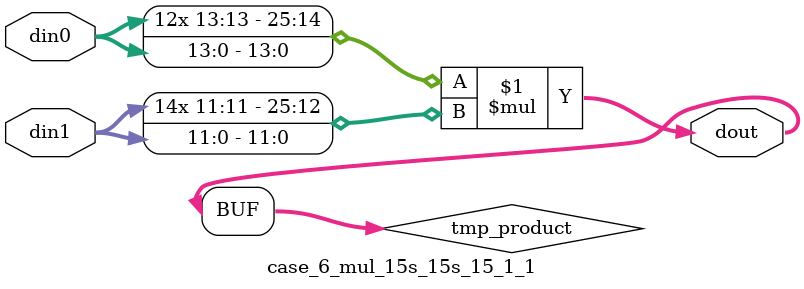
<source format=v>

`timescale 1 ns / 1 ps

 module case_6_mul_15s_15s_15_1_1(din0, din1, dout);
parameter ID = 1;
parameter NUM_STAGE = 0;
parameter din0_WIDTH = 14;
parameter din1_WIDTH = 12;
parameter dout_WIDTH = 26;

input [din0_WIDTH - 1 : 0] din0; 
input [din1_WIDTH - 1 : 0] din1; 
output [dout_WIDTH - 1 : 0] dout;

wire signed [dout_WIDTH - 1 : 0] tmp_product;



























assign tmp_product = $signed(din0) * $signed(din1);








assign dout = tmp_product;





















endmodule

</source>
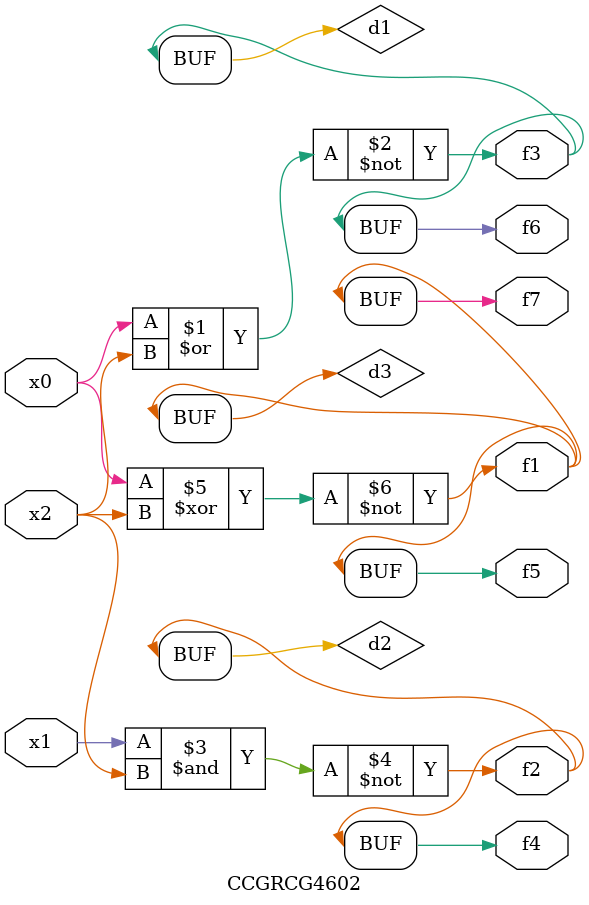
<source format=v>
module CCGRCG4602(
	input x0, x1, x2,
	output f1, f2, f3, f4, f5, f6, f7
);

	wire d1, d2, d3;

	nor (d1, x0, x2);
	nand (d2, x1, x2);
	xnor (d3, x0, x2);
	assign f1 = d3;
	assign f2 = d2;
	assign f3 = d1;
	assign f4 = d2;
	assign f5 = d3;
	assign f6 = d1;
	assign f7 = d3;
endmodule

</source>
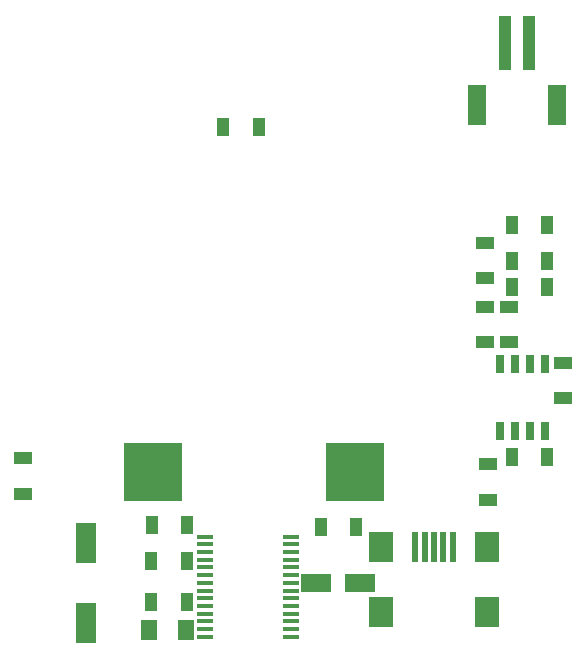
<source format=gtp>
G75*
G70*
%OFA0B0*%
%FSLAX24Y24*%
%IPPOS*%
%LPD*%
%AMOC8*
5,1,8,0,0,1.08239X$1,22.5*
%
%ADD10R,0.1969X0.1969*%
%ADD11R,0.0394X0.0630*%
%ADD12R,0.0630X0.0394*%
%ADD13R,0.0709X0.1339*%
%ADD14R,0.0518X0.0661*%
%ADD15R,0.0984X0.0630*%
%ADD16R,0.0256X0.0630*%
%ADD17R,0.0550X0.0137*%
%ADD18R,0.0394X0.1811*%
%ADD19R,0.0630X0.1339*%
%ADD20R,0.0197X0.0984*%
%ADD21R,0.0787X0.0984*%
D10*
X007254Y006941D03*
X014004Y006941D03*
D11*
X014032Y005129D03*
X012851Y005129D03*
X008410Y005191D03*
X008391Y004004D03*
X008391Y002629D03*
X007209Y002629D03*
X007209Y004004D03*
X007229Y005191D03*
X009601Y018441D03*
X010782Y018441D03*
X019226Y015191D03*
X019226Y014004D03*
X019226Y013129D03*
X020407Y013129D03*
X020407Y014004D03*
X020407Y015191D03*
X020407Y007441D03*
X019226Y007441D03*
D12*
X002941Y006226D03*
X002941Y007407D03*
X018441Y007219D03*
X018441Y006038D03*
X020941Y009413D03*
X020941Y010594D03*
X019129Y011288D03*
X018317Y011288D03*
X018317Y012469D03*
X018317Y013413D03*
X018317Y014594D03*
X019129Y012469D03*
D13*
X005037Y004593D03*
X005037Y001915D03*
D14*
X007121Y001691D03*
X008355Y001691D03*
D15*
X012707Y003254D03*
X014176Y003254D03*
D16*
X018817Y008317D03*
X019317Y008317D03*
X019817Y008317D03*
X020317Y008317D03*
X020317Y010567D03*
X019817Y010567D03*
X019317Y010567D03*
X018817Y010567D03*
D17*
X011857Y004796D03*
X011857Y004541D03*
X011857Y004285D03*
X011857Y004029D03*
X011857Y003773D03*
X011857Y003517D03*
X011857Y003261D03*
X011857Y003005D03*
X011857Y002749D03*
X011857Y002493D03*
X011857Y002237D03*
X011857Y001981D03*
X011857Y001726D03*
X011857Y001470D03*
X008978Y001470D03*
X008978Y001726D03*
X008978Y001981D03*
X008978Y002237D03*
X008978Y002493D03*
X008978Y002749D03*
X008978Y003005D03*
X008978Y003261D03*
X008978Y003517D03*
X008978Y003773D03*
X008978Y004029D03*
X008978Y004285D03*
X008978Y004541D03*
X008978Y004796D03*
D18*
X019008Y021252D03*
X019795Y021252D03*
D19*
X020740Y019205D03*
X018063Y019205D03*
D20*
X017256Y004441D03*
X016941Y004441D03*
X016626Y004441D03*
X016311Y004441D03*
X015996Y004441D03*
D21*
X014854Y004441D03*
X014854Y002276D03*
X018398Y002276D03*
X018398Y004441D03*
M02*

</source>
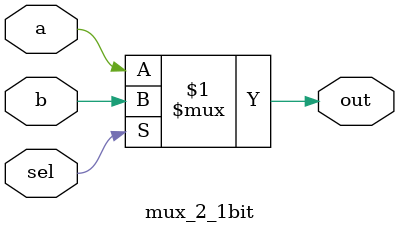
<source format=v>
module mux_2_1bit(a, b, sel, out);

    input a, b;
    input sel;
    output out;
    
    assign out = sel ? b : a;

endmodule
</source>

***

If an entry contains a picture, omit it; restate everything else word for word.

<source format=v>

`timescale 1 ns / 1 ps

 module case_6_mul_15s_15s_15_1_1(din0, din1, dout);
parameter ID = 1;
parameter NUM_STAGE = 0;
parameter din0_WIDTH = 14;
parameter din1_WIDTH = 12;
parameter dout_WIDTH = 26;

input [din0_WIDTH - 1 : 0] din0; 
input [din1_WIDTH - 1 : 0] din1; 
output [dout_WIDTH - 1 : 0] dout;

wire signed [dout_WIDTH - 1 : 0] tmp_product;



























assign tmp_product = $signed(din0) * $signed(din1);








assign dout = tmp_product;





















endmodule

</source>
<source format=v>
module CCGRCG4602(
	input x0, x1, x2,
	output f1, f2, f3, f4, f5, f6, f7
);

	wire d1, d2, d3;

	nor (d1, x0, x2);
	nand (d2, x1, x2);
	xnor (d3, x0, x2);
	assign f1 = d3;
	assign f2 = d2;
	assign f3 = d1;
	assign f4 = d2;
	assign f5 = d3;
	assign f6 = d1;
	assign f7 = d3;
endmodule

</source>
<source format=gtp>
G75*
G70*
%OFA0B0*%
%FSLAX24Y24*%
%IPPOS*%
%LPD*%
%AMOC8*
5,1,8,0,0,1.08239X$1,22.5*
%
%ADD10R,0.1969X0.1969*%
%ADD11R,0.0394X0.0630*%
%ADD12R,0.0630X0.0394*%
%ADD13R,0.0709X0.1339*%
%ADD14R,0.0518X0.0661*%
%ADD15R,0.0984X0.0630*%
%ADD16R,0.0256X0.0630*%
%ADD17R,0.0550X0.0137*%
%ADD18R,0.0394X0.1811*%
%ADD19R,0.0630X0.1339*%
%ADD20R,0.0197X0.0984*%
%ADD21R,0.0787X0.0984*%
D10*
X007254Y006941D03*
X014004Y006941D03*
D11*
X014032Y005129D03*
X012851Y005129D03*
X008410Y005191D03*
X008391Y004004D03*
X008391Y002629D03*
X007209Y002629D03*
X007209Y004004D03*
X007229Y005191D03*
X009601Y018441D03*
X010782Y018441D03*
X019226Y015191D03*
X019226Y014004D03*
X019226Y013129D03*
X020407Y013129D03*
X020407Y014004D03*
X020407Y015191D03*
X020407Y007441D03*
X019226Y007441D03*
D12*
X002941Y006226D03*
X002941Y007407D03*
X018441Y007219D03*
X018441Y006038D03*
X020941Y009413D03*
X020941Y010594D03*
X019129Y011288D03*
X018317Y011288D03*
X018317Y012469D03*
X018317Y013413D03*
X018317Y014594D03*
X019129Y012469D03*
D13*
X005037Y004593D03*
X005037Y001915D03*
D14*
X007121Y001691D03*
X008355Y001691D03*
D15*
X012707Y003254D03*
X014176Y003254D03*
D16*
X018817Y008317D03*
X019317Y008317D03*
X019817Y008317D03*
X020317Y008317D03*
X020317Y010567D03*
X019817Y010567D03*
X019317Y010567D03*
X018817Y010567D03*
D17*
X011857Y004796D03*
X011857Y004541D03*
X011857Y004285D03*
X011857Y004029D03*
X011857Y003773D03*
X011857Y003517D03*
X011857Y003261D03*
X011857Y003005D03*
X011857Y002749D03*
X011857Y002493D03*
X011857Y002237D03*
X011857Y001981D03*
X011857Y001726D03*
X011857Y001470D03*
X008978Y001470D03*
X008978Y001726D03*
X008978Y001981D03*
X008978Y002237D03*
X008978Y002493D03*
X008978Y002749D03*
X008978Y003005D03*
X008978Y003261D03*
X008978Y003517D03*
X008978Y003773D03*
X008978Y004029D03*
X008978Y004285D03*
X008978Y004541D03*
X008978Y004796D03*
D18*
X019008Y021252D03*
X019795Y021252D03*
D19*
X020740Y019205D03*
X018063Y019205D03*
D20*
X017256Y004441D03*
X016941Y004441D03*
X016626Y004441D03*
X016311Y004441D03*
X015996Y004441D03*
D21*
X014854Y004441D03*
X014854Y002276D03*
X018398Y002276D03*
X018398Y004441D03*
M02*

</source>
<source format=v>
module mux_2_1bit(a, b, sel, out);

    input a, b;
    input sel;
    output out;
    
    assign out = sel ? b : a;

endmodule
</source>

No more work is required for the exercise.